Game Development Reference
In-Depth Information
Summary
In this chapter, we introduced the essential elements of an internal economy:
resources, entities, and some of the mechanics that manipulate them, including
sources, drains, converters, and traders. We examined the concept of economic
shapes as seen through graphs and showed how different mechanical structures can
produce different shapes. Negative feedback creates equilibrium, while positive feed-
back creates an arms race among opponents. Implemented another way, positive
feedback can produce a downward spiral, because a player finds it harder and harder
to grow his economy. Feedback systems based on relationships between two players
can produce effects that keep games close or tend to cause the player in the lead to
stay in the lead.
Game designers can use internal economics in many ways to make games interesting,
enriching both the progression of a game and the strategic choices a player has to
make. The internal economy also affects the competitive landscape between diverse
or closely matched players in multiplayer games. The chapter ended with specific
suggestions about how to build games in which players construct an economy, as
in SimCity.
Exercises
1. Identify the resources and economic functions in a published game. (Your
instructor may specify particular games to study.)

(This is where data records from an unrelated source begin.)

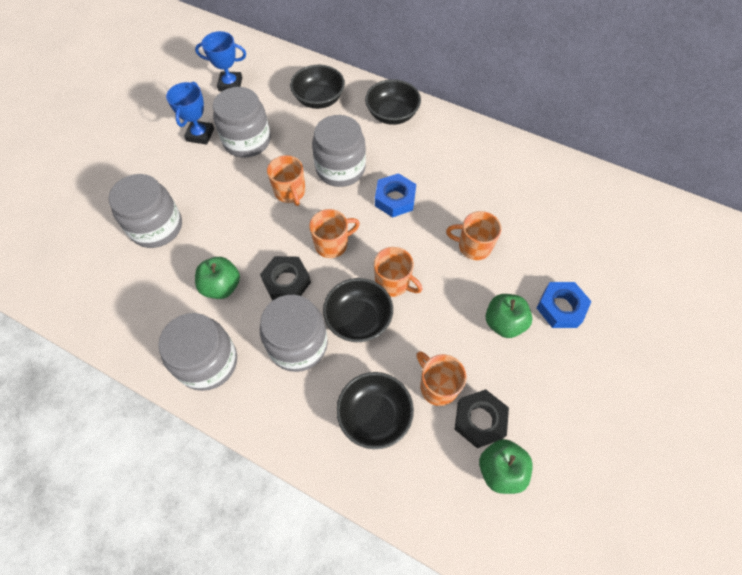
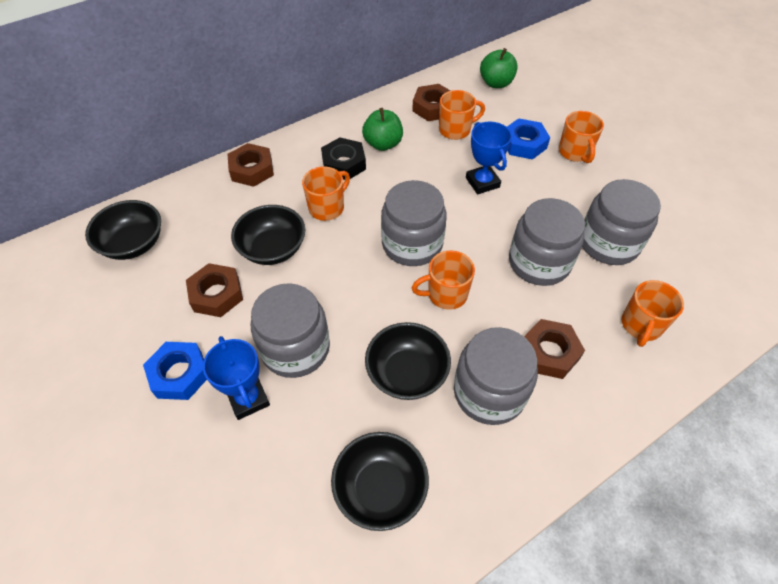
black nut: [260,256,311,301] [455,389,509,448] = 2 -> [321,137,366,180] = 1
brown nut: none = 0 -> [186,263,243,317] [228,143,274,187] [412,84,450,121] [524,319,585,379] = 4
green apple: [195,257,240,299] [479,439,533,494] [486,294,532,338] = 3 -> [362,108,403,151] [480,48,518,88] = 2

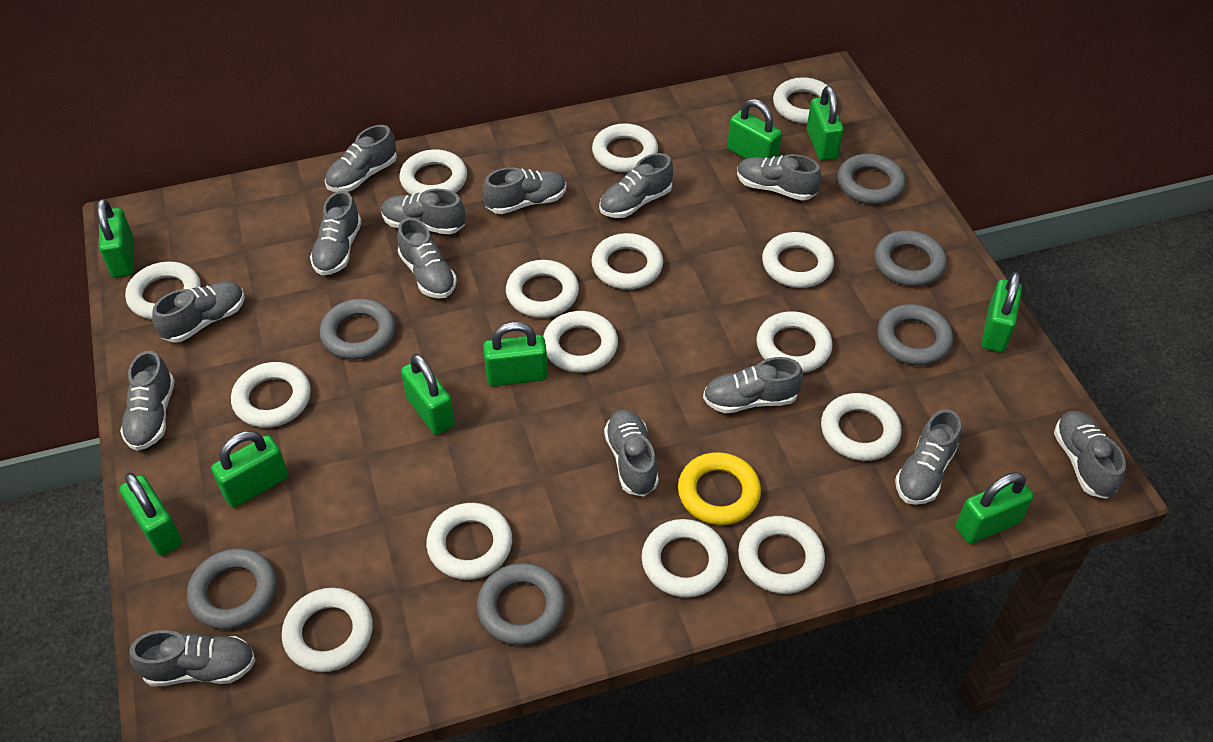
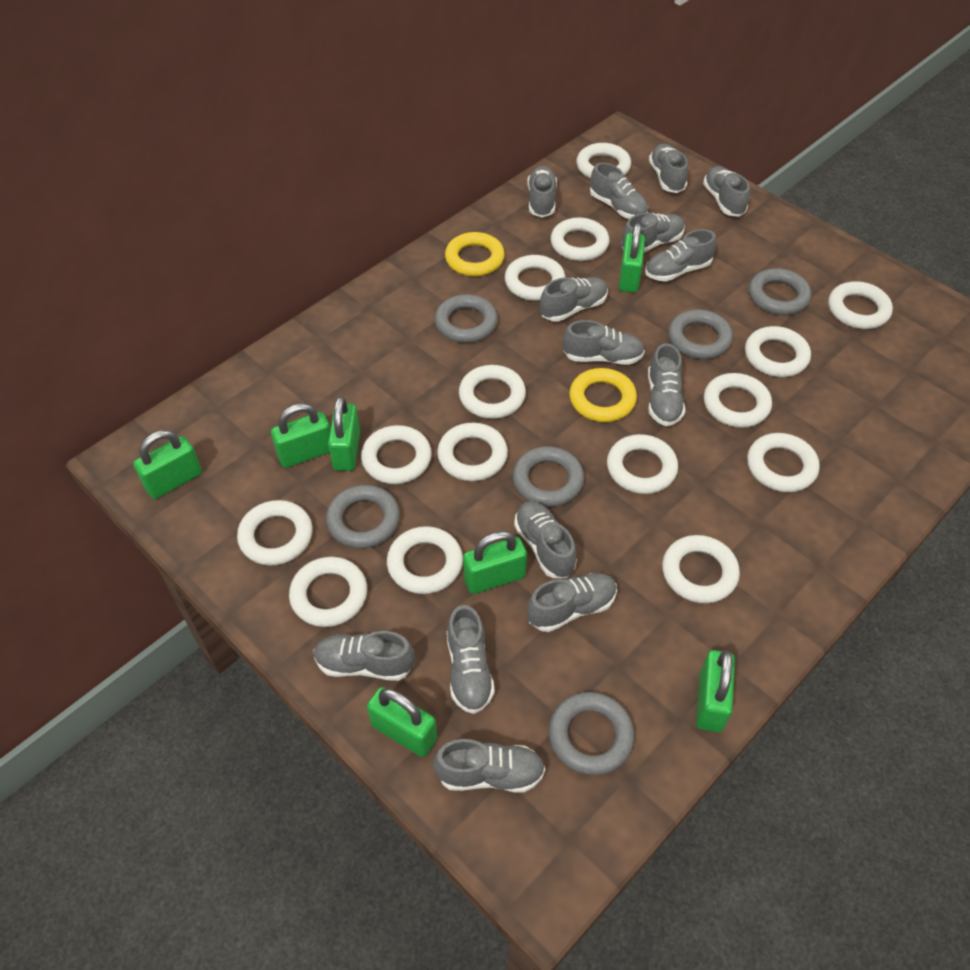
green padlock: [97,199,134,278] [119,473,182,556] [211,431,288,508] [401,354,455,435] [483,322,548,386] [727,99,782,159] [807,86,844,161] [956,472,1034,544] [981,272,1022,352] = 9 -> [133,430,202,499] [271,403,330,468] [328,396,360,471] [367,687,437,757] [463,531,527,594] [619,223,645,292] [696,650,735,732] = 7
yellow ring: [678,452,761,525] = 1 -> [445,232,505,276] [569,368,637,422] = 2

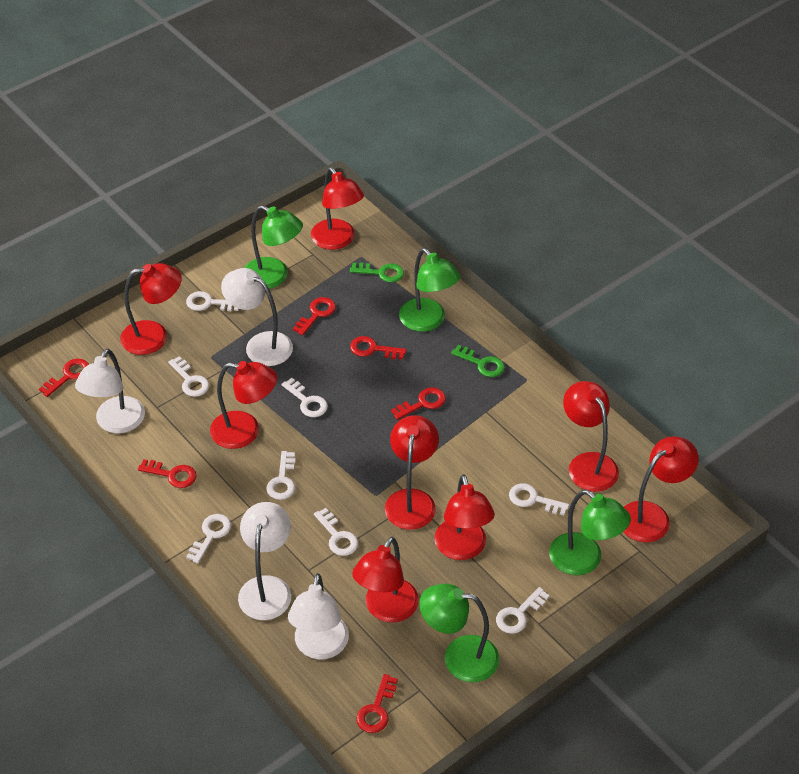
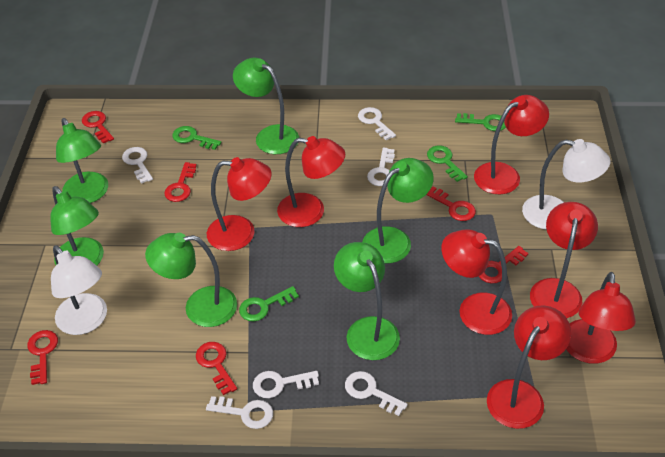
green key: [350,262,404,282] [451,345,505,377] = 2 -> [172,126,221,150] [239,286,299,322] [427,145,468,182] [455,113,506,131] = 4
green lamp: [244,205,303,289] [399,248,460,332] [419,583,499,682] [549,490,631,575] = 4 -> [50,186,104,266] [56,118,108,203] [145,233,237,327] [233,58,299,154] [334,242,400,360] [362,158,434,263] = 6
red lamp: [120,263,182,355] [210,361,277,449] [311,167,364,250] [352,537,419,623] [385,415,439,530] [434,474,495,560] [563,381,619,492] [624,436,699,542] = 8 -> [207,157,272,251] [277,136,345,227] [441,229,512,335] [474,95,549,194] [487,306,571,429] [530,202,598,318] [566,272,636,364] = 7
white key: [168,356,209,397] [186,291,239,311] [186,514,231,564] [266,451,296,500] [282,378,328,417] [314,508,358,556] [496,587,550,634] [509,483,569,516] = 8 -> [122,147,153,184] [206,396,273,429] [253,371,319,398] [345,371,408,416] [358,107,396,140] [367,148,395,186] = 6
white lamp: [75,349,145,433] [221,268,293,366] [238,502,291,620] [288,573,349,659] = 4 -> [51,245,107,335] [522,139,610,229] = 2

2. Find an example of a game (not referred to in this chapter) that exhibits one of
these properties: negative feedback with periodic equilibrium, a downward spiral,
a short-term versus long-term investment trade-off, feedback based on players'
relative scores, or rubberbanding. Explain which resources are involved, and show
how the game's mechanics produce the effect you discovered.
3. Find an example of a game (other than a Zelda game) in which a deadlock may
occur. Does the game provide a means of breaking the deadlock? Explain.